Up to this point the spectators had been impassive, but now, in the Irish Catholic district of Forest Hills, they turned hostile. Jeering faces filled the windows of the three-deckers flanking the el, and there were derisive shouts of “Guineas” and “Go home!”

The remaining marchers were passing the office of the Metropolitan Coal Company, a few hundred feet from the Forest Hills terminal, when the police charged them. No one knew why. At one instant the bedraggled armbanded figures were trudging along in the drizzle, at the next the police were flailing at them with their nightsticks, led by a furious sergeant wielding a heavy-handled umbrella. At the impact the ranks broke, most of the marchers bolting up Washington Street. The charging police seemed to go completely out of control. Anyone with an armband became a fair target. Men were dragged from the running boards of cars and beaten. Others trying to escape on foot were cornered in dead-end alleys. Dozens of fugitives burst into the yard of the Gulf Refining Company in a last attempt to dodge the swinging clubs. A Boston Post reporter, himself running, saw several men clubbed and kicked as they fell, and he caught a glimpse of a girl in a doorway, her face in her hands and her split chin dripping blood. The rain began to fall in torrents.

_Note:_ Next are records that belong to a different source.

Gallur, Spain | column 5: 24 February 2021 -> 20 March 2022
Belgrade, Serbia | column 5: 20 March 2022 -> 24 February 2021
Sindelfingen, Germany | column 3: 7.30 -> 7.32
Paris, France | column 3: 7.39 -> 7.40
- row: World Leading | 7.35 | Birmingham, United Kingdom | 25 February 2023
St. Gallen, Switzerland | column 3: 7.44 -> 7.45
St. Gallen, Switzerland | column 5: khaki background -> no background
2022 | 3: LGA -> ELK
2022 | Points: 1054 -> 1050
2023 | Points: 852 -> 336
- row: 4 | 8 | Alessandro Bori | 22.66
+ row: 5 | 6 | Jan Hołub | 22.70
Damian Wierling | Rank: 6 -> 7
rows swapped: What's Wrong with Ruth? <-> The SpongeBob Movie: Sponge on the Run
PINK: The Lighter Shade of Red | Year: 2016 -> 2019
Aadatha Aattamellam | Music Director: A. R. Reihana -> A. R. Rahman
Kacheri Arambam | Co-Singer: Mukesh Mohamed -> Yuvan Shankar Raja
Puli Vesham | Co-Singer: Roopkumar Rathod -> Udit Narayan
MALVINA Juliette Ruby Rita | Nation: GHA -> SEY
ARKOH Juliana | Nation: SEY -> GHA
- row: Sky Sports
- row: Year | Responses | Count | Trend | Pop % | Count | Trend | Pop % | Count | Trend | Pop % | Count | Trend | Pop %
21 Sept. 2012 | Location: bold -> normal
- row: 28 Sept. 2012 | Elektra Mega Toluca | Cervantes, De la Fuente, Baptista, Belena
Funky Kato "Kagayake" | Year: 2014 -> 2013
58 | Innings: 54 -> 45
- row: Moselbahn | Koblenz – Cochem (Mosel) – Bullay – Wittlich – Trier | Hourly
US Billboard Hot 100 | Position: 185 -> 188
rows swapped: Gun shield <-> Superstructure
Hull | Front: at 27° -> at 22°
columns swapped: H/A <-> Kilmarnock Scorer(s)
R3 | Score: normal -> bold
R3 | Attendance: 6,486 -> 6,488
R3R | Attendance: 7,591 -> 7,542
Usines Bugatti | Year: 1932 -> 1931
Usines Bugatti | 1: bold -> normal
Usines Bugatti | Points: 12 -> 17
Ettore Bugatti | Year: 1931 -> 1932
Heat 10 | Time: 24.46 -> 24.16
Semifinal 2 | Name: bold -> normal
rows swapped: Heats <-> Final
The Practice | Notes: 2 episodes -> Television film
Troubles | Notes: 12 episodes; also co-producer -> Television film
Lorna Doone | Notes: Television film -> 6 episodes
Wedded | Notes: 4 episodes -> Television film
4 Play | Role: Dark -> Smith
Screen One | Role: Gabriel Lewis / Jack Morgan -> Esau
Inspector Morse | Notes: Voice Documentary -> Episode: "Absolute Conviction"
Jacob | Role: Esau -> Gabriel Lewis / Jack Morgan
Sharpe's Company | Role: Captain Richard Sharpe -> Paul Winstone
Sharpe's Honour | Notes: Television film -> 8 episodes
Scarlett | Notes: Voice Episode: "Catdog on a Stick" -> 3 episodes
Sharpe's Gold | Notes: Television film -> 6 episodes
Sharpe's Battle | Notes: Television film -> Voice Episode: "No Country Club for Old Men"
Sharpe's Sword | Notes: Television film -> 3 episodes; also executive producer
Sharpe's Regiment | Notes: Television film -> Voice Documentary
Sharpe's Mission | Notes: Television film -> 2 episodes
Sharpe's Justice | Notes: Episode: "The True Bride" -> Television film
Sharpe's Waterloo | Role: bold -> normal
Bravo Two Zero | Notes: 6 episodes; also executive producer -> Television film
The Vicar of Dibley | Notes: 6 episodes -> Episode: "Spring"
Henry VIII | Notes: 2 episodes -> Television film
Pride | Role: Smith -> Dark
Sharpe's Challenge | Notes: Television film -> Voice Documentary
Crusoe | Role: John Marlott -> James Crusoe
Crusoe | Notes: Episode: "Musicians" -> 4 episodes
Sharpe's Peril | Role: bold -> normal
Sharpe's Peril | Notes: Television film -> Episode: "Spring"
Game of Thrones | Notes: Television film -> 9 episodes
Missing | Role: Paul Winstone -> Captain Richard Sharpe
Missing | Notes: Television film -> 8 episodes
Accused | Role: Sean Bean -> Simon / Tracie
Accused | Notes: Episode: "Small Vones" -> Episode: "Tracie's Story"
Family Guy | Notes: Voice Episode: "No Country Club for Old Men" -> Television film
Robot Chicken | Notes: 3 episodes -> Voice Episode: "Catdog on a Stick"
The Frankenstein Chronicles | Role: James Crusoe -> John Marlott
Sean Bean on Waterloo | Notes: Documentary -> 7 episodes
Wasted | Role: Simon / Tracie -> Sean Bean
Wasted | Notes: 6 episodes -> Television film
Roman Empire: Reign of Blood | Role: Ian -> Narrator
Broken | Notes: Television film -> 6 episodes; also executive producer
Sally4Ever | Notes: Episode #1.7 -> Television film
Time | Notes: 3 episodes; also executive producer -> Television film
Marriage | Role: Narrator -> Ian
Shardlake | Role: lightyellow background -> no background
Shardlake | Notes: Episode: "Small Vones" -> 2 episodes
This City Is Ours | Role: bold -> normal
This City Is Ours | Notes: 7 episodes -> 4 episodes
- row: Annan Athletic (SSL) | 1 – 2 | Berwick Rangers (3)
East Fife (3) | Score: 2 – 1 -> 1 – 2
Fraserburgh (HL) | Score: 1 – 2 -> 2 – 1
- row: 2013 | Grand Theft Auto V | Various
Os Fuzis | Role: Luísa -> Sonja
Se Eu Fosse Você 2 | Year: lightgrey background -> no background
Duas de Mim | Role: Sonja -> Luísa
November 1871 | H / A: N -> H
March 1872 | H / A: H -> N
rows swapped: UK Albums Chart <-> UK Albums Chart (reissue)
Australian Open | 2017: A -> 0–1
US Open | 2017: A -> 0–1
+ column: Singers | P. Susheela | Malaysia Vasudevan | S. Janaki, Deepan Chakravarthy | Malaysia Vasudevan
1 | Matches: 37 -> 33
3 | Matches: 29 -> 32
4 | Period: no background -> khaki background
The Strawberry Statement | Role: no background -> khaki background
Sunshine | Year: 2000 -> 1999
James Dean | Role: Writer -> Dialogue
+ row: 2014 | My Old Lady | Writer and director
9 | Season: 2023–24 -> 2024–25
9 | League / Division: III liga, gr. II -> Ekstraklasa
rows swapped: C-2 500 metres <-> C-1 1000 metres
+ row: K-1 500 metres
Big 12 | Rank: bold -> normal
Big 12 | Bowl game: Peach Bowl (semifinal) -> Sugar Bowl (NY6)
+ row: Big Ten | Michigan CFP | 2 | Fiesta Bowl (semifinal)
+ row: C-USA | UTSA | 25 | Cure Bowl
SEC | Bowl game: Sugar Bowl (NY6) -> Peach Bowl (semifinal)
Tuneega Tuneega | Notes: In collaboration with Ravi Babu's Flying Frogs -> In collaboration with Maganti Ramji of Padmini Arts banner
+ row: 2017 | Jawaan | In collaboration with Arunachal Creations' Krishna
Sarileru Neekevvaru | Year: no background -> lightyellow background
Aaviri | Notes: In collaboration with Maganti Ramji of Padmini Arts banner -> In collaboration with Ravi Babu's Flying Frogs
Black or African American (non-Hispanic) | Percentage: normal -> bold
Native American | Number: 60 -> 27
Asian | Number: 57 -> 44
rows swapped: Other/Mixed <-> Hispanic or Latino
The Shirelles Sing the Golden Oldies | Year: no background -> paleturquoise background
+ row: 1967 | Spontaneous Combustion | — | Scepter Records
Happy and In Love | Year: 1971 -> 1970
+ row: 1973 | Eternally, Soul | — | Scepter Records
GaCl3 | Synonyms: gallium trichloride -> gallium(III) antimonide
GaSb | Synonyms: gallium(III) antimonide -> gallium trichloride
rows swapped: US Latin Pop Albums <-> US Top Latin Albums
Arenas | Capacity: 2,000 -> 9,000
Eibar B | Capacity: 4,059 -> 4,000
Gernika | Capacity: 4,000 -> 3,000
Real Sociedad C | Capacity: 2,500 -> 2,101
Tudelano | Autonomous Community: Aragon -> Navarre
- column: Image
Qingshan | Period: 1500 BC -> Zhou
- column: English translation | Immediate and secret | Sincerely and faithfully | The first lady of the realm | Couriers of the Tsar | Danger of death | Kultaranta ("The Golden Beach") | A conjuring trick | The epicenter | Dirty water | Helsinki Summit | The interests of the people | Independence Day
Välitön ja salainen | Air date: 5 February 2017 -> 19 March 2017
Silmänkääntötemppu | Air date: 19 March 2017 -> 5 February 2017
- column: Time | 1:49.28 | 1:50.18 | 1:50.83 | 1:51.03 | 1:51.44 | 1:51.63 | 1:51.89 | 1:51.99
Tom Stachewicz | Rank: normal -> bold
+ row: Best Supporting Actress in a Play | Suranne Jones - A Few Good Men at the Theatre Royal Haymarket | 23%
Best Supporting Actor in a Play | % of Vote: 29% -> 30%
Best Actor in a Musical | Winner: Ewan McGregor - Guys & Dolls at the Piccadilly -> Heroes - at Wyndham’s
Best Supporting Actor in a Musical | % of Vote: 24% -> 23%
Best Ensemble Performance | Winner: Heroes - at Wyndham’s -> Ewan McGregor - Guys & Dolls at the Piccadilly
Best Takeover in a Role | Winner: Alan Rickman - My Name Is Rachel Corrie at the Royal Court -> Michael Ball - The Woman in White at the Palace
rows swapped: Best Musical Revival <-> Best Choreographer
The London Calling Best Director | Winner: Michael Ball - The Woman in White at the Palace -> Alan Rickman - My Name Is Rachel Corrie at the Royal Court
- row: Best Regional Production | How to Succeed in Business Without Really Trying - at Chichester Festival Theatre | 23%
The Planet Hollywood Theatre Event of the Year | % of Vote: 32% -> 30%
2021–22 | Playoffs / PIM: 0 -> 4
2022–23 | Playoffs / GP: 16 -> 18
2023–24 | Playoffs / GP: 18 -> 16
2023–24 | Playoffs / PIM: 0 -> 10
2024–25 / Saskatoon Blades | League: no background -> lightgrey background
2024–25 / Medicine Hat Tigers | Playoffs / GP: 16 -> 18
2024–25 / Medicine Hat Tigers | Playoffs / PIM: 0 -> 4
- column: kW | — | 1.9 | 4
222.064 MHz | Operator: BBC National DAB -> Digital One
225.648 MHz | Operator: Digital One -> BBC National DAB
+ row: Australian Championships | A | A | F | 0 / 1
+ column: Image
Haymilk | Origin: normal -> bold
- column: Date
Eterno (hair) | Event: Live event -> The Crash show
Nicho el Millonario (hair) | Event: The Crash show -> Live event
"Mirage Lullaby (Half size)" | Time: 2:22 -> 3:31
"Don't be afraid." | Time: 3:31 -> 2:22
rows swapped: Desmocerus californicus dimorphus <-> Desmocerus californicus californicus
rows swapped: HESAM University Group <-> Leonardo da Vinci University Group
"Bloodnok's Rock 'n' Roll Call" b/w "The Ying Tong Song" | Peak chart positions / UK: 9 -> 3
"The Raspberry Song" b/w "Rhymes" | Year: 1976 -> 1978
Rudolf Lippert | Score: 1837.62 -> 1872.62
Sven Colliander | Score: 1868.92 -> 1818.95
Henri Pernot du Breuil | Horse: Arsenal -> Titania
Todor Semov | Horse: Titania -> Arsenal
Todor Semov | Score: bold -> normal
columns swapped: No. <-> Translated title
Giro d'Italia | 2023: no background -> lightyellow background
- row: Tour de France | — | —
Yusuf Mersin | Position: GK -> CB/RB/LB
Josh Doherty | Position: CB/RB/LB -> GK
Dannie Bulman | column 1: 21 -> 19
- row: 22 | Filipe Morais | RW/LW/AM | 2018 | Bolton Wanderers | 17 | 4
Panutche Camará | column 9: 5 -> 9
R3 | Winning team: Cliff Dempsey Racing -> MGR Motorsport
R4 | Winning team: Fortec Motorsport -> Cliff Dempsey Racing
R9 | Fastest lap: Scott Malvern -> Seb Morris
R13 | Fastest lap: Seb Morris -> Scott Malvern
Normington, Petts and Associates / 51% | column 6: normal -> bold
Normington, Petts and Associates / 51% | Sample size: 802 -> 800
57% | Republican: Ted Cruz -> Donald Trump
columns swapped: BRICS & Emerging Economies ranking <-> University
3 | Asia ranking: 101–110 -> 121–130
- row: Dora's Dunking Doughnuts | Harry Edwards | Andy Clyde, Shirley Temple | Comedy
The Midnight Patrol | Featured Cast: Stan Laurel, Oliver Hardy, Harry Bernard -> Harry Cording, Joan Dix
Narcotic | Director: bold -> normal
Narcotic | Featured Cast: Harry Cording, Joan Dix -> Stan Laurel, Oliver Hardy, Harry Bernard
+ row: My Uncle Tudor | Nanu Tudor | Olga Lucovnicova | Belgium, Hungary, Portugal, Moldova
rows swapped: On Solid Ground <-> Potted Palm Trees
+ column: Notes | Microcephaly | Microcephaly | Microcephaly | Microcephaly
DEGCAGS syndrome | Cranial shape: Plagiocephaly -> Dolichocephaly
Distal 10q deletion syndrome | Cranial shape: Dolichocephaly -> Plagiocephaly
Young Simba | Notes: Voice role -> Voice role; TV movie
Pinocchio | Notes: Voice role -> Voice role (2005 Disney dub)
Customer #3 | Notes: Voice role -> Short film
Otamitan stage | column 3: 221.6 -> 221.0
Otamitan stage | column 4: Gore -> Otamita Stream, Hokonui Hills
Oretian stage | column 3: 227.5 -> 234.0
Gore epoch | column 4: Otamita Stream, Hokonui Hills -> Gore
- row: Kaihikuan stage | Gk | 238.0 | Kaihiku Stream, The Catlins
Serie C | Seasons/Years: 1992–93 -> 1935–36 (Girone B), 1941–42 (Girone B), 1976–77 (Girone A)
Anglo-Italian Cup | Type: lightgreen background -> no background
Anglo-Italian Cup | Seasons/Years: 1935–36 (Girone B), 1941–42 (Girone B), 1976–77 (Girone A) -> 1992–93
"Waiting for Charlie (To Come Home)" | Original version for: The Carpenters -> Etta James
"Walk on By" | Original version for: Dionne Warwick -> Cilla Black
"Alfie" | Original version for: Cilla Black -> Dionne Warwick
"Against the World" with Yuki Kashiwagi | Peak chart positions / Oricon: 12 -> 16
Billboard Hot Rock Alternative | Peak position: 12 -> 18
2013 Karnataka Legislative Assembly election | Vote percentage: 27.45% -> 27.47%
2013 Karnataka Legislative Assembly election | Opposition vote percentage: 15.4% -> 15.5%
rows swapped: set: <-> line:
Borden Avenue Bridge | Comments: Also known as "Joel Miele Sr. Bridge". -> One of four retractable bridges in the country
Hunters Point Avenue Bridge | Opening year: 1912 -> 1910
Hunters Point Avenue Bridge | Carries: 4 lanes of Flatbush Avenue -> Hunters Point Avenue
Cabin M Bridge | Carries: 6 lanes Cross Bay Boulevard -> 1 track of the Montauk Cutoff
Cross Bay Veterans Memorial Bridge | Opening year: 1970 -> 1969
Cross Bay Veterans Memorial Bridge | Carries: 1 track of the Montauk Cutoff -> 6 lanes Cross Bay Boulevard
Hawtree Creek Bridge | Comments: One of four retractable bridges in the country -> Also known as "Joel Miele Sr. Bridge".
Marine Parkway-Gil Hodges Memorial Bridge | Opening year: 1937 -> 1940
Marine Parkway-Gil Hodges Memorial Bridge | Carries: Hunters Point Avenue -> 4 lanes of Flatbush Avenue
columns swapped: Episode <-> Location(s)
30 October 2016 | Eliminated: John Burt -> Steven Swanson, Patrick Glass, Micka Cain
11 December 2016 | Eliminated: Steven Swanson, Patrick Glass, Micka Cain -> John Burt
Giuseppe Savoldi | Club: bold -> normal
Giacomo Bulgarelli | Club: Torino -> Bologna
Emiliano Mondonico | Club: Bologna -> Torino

Not more than 150 marchers finally managed to work their way down side streets and back lots to join up on the other side of the terminal. When they arrived at the crematory on Walk Hill Street, a half-mile beyond, the hearses had already arrived, the coffins had been carried into the chapel, and the gates were locked.

Several thousand others who had come safely by car were waiting inside the grounds on the downhill slope in front of the chapel, watched impassively but without anger by the mounted police. The sodden, weary marchers could do no more than stand with bared heads while the cremation took place.

Only the committee and those closest to the defense were admitted to the small chapel. Luigia and Rosina chose to remain outside in the car. There was no formal service. Mary Donovan read five bitter paragraphs by Gardner Jackson, scarcely able to control her voice as she spoke the words over the coffins:

You, Sacco and Vanzetti, are the victims of the crassest plutocracy the world has known since ancient Rome.... And now Massachusetts and America have killed you—murdered you because you were Italian anarchists.... In your martyrdom we will fight on and conquer.

That was all. At 4:30 the coffins were placed in the retort chambers. The gates were opened, the hearses and the curtained limousines rolled away, the police reined in their restive horses as the crowd dissolved into small groups and individuals making their way unmolested along Walk Hill Street. Those who looked back saw a thin column of smoke rising from the crematory’s central chimney, black and unwavering against the low sullen sky.